In summary, the four commutation requirements encode the following ideas:
1. "Deleting" elements $w-e'$ behaves like replacing them with the identity, $w[e/e']$.
2. Any word $w$ on $X$ doesn't contain the element $e$, so $w-e = w$. In other words, $X+1$ truly is a disjoint union.
3. In a list of words $w = (v_1,...,v_n)$, removing any instance of $e$ in $v_i$, removing any remaining "empty word" $v_i = e$, and concatenating the resulting list, yields the same result as first concatenating $v_1v_2...v_n$ then removing all instances of $e$.
4. $x-e = x$, as already covered in 2; and $e-e = e$, meaning we should interpret $e$ as the empty word.

=== Rings ===
This is the original example given by Beck, and is the motivation for the term "distributive law". Consider the two monads $G,M:\bold{Set} \to \bold{Set}$ which send a set $X$ to (the underlying set of) the free commutative group and the free monoid on it, respectively. We shall regard the formal group operation as addition, and that of the monoid as multiplication. In this case, both composites $GM$ and $MG$ give the free ring functor. We can now use the fact that the free ring admits a distributive law $MG \to GM$ to show that it's also a monad.

The distributive law of G over M means exactly that a product of sums (i.e. an element of $M(G(X))$) can be identified with a sum of products (an element of $G(M(X))$). Note that we say $G(X)$, the additive group, distributes over $M(X)$, the multiplicative monoid - contrary to the usual convention; see the next section.

== Terminology ==
The original description by Beck calls $l: TS \to ST$ a distributive law of S over T. However, some authors prefer the reverse terminology, where $l$ is instead said to be a distributive law of T over S; this is because, arguably, the latter convention corresponds more closely to the usual distributive law between multiplication and addition - multiplication is typically said to distribute over addition, by which one means that a product of sums can be rewritten as a sum of products $\prod \sum \to \sum \prod$ (see Examples).

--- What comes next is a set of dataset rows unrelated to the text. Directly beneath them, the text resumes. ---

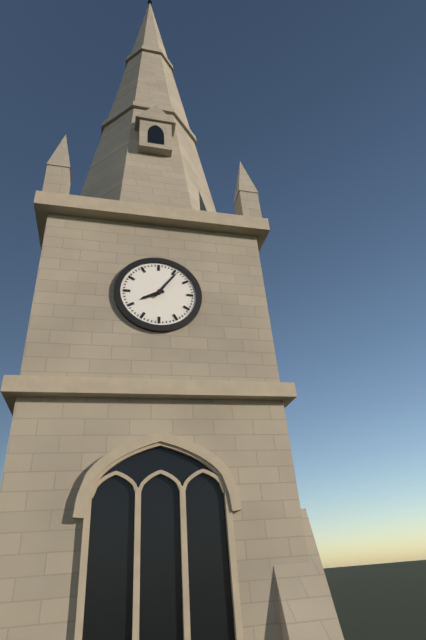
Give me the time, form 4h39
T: 8h06
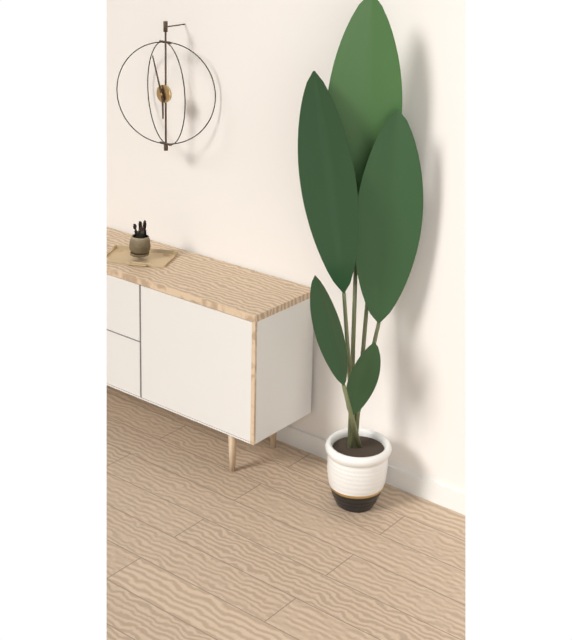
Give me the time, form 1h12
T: 5h57
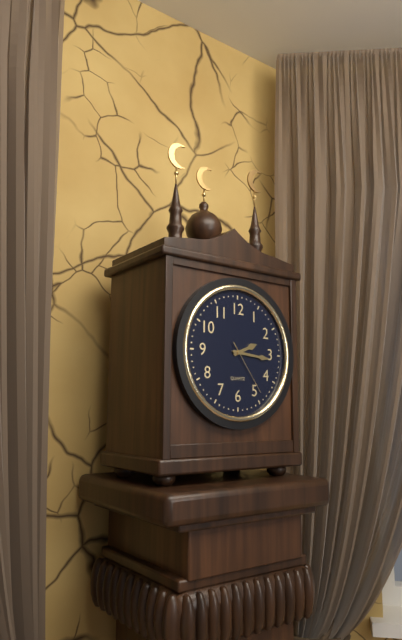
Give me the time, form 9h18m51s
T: 2h16m24s
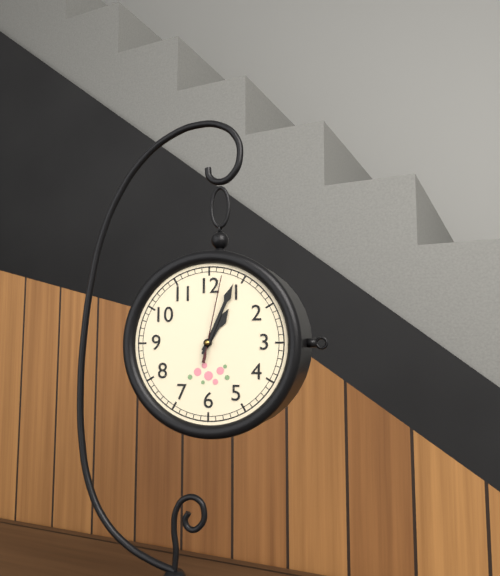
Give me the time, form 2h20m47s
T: 1h04m02s
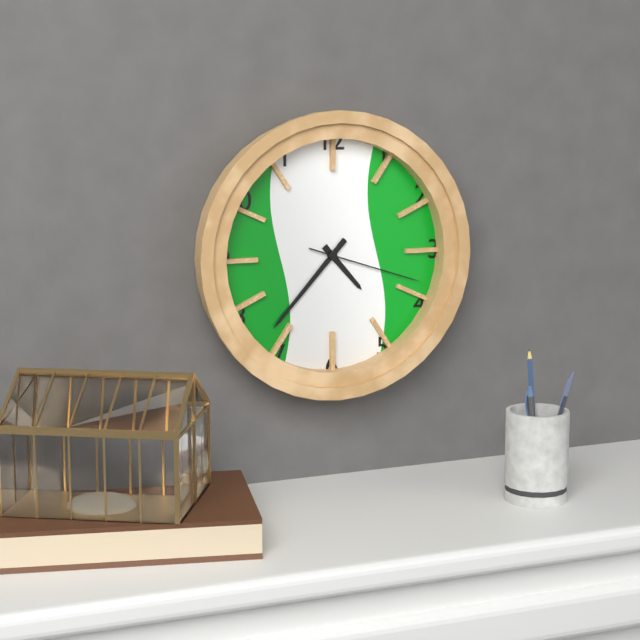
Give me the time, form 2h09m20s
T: 4h37m18s
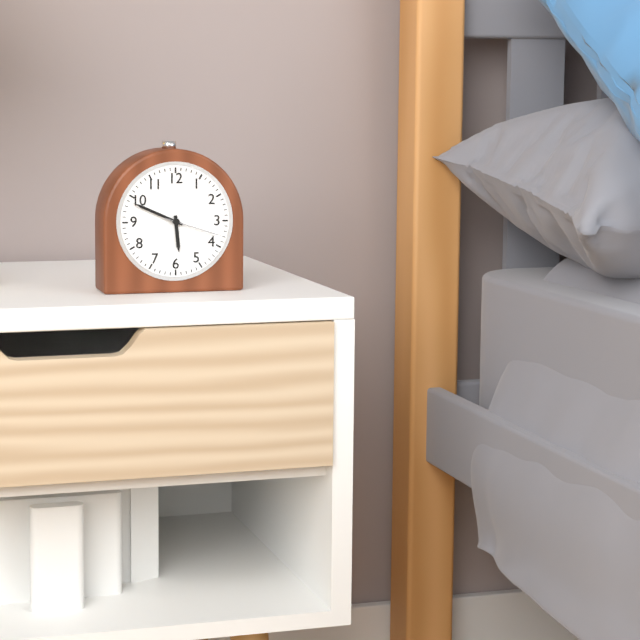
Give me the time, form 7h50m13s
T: 5h49m18s
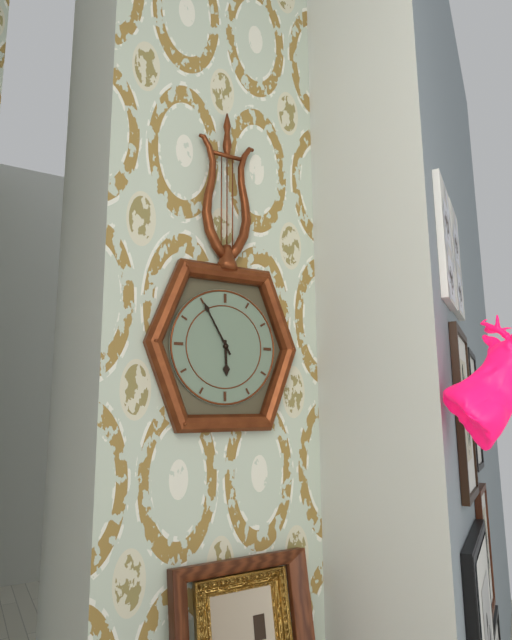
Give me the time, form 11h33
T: 5h55
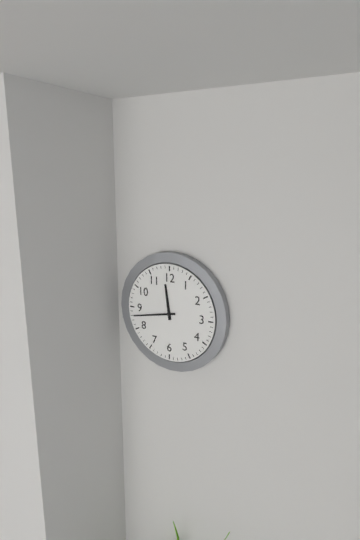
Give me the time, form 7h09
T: 11h43
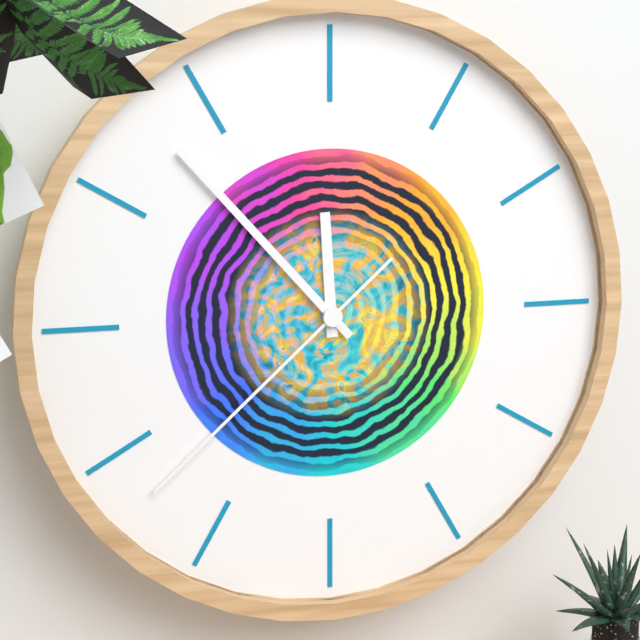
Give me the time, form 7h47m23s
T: 11h53m38s
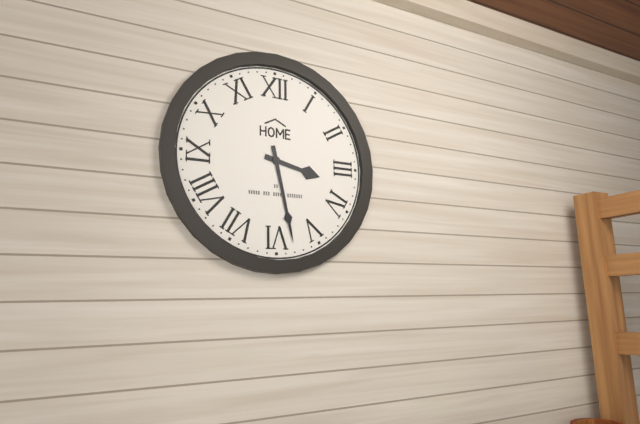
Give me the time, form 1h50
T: 3h28
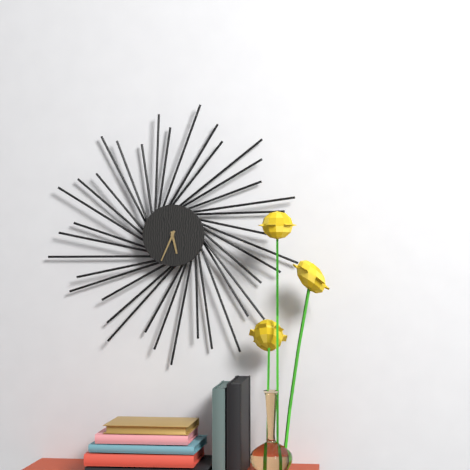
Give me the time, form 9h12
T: 5h34
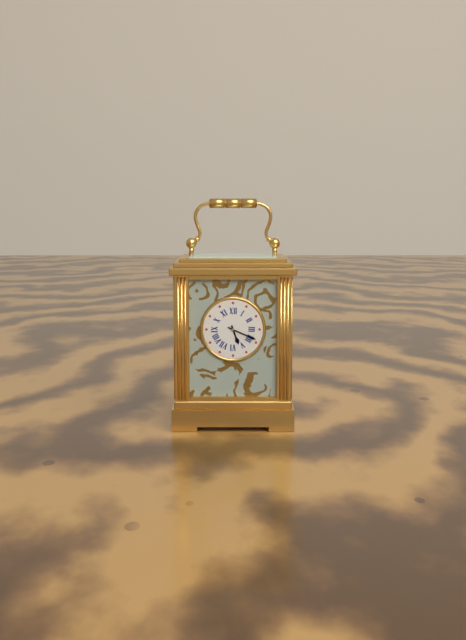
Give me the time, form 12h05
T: 5h19
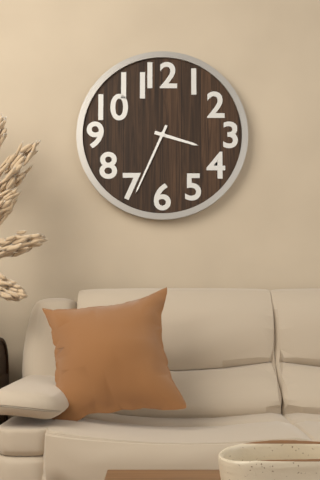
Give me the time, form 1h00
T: 3h34
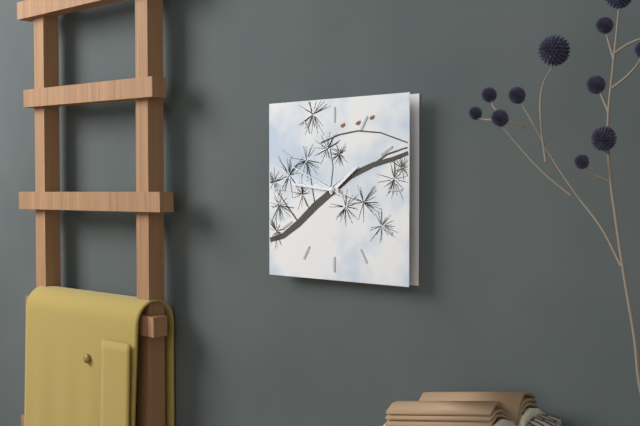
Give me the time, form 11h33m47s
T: 1h46m49s
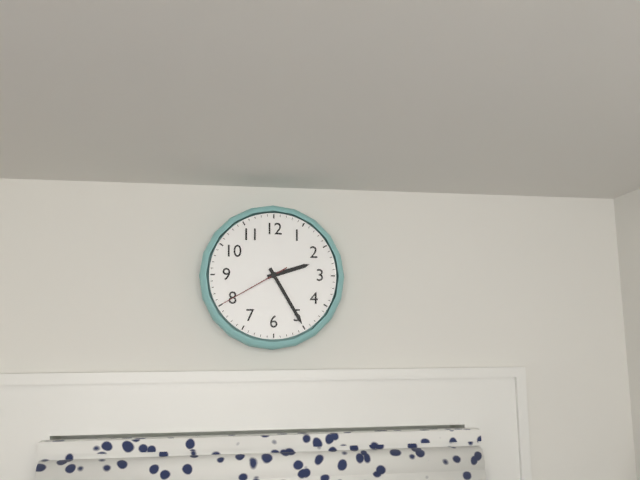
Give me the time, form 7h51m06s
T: 2h25m40s
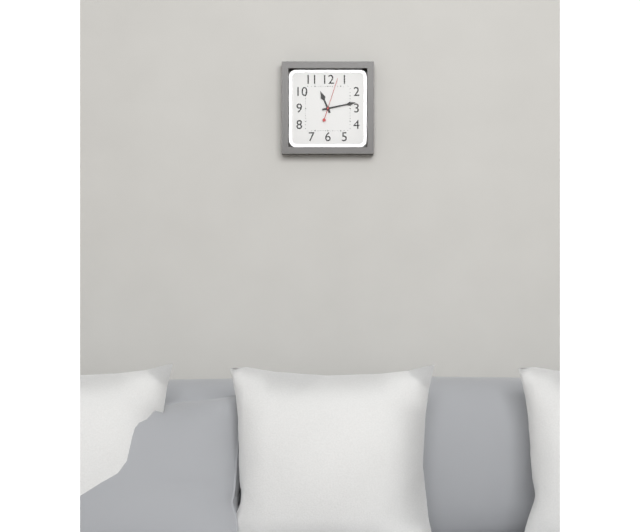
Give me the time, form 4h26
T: 11h13
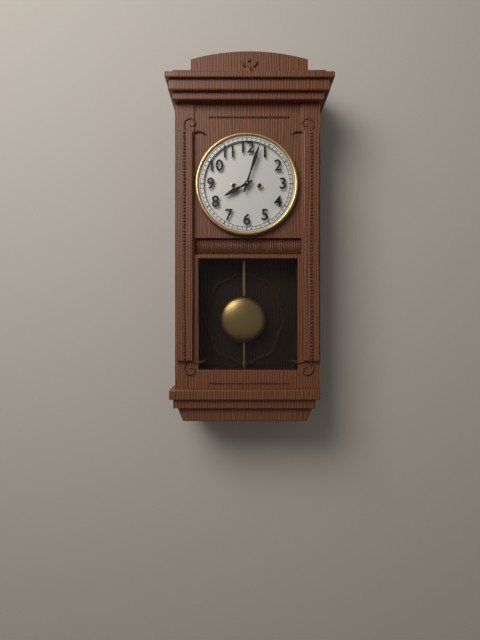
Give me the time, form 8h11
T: 8h03
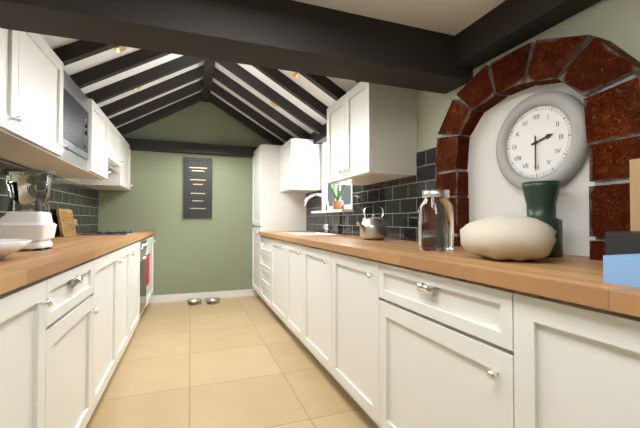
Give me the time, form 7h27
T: 2h30
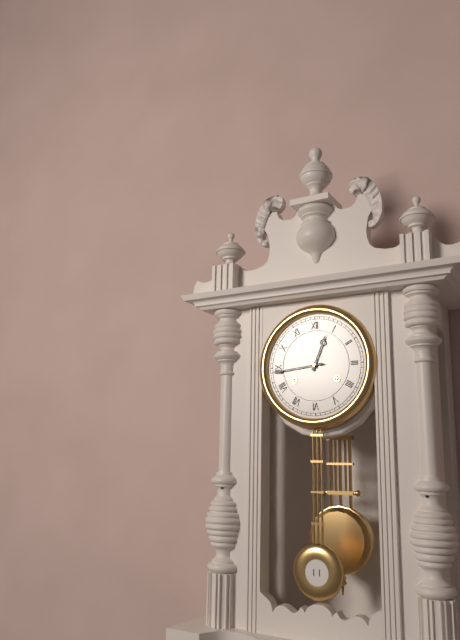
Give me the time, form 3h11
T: 12h44
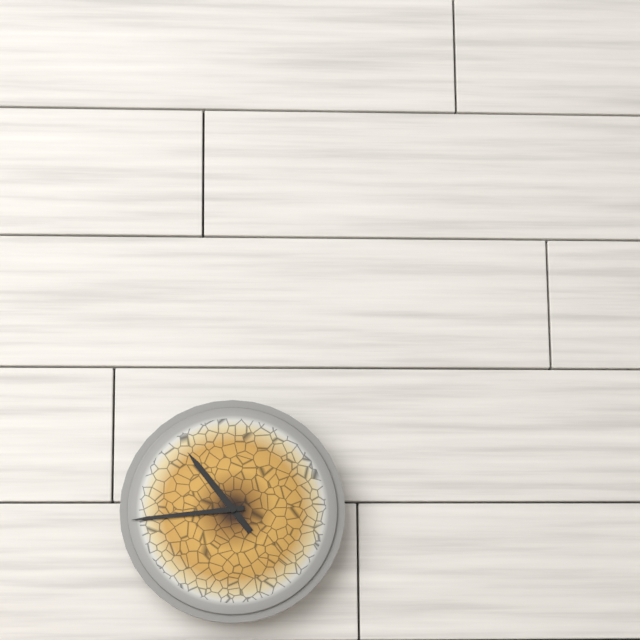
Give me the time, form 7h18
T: 10h44
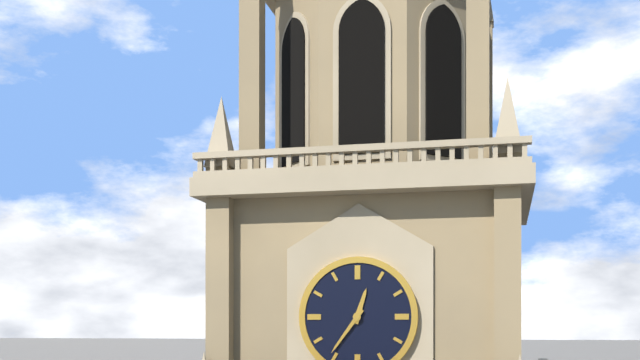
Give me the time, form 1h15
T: 12h36
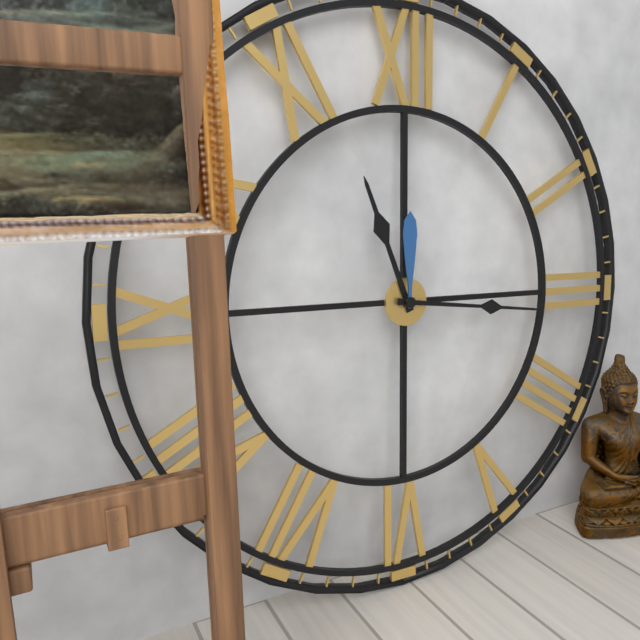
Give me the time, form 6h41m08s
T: 11h16m00s
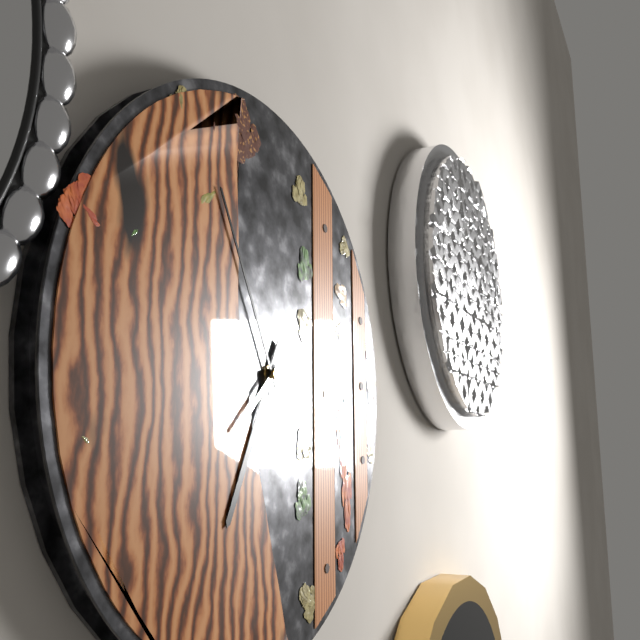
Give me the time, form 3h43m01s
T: 6h55m38s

Nevertheless, both terminologies are in use in different sources, and the original is what this article uses.

== Related notions ==
=== BD-law ===
In the case where $T=S$, the distributive law map reduces to $K:T^2 \Rightarrow T^2$, and one may impose some additional conditions. $K$ is called a BD-law on $T$ if:
 (D) $K$ is a distributive law, and
 (B) it satisfies the Yang-Baxter equation:
 $K_{T(X)} \circ T(K_X) \circ K_{T(X)} = T(K_X) \circ K_{T(X)} \circ T(K_X)$
 (as maps $T^3(X) \to T^3(X)$).

A BD-law is a BCD-law if the multiplication on $T$ is "$K$-commutative", meaning that
 (C) $\mu^T_X \circ K_X = \mu^T_X$
 (as maps $T^2(X) \to T(X)$).

Condition (B) is called a Yang-Baxter equation because it literally is the Yang-Baxter equation defined on monoid objects, when $T:\bold{C} \to \bold{C}$ is viewed as a monoid in the category of endofunctors on $\bold{C}$.

=== Entwining ===
For $P$ an algebra and $C$ a coalgebra over a shared field $k$, an entwining between them is a linear map $\psi:C \otimes P \to P \otimes C$ satisfying analogous conditions to those that would be required, were $\psi$ a distributive law. Specifically, the commutation diagram $CCP \to PC$ that would be induced by a hypothetical multiplication $CC \to C$ is replaced with one for $C \otimes P \to P \otimes C \otimes C$ induced by the comultiplication $C \to C \otimes C$; likewise, the triangle diagram $P \to PC$ is replaced with one of type $C \otimes P \to P \otimes k$, induced by the counit.